• **DATA TO USE**:
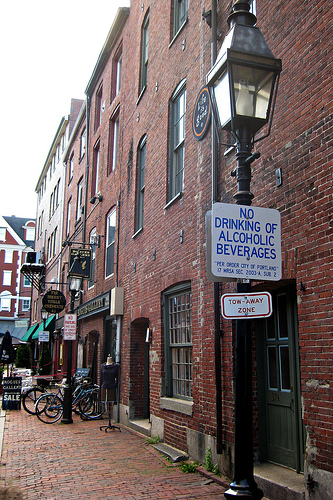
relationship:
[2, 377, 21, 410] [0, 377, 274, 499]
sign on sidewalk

* * *

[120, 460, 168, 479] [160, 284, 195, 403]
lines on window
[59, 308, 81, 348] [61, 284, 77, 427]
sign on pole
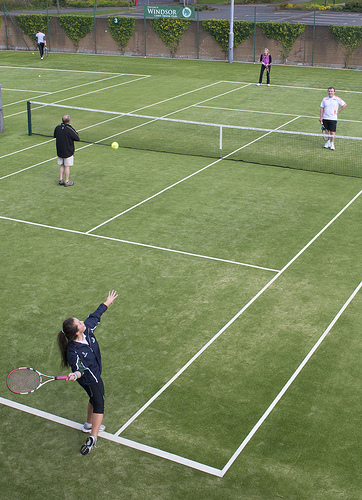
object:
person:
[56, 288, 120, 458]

...

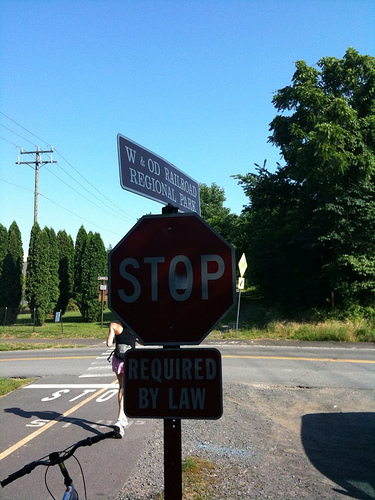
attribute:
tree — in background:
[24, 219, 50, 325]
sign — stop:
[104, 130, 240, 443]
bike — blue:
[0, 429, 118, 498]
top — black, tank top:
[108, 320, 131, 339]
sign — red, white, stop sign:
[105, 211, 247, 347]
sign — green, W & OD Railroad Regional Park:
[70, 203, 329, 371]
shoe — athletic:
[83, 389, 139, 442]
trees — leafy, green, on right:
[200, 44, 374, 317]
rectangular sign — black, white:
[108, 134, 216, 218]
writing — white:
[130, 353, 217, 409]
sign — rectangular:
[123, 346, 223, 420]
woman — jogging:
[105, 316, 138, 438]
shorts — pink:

• **TASK REQUIREMENTS**:
How many lines of the data above contain the word "green"? Reply with the number alone.

• **SOLVED PROBLEM**:
2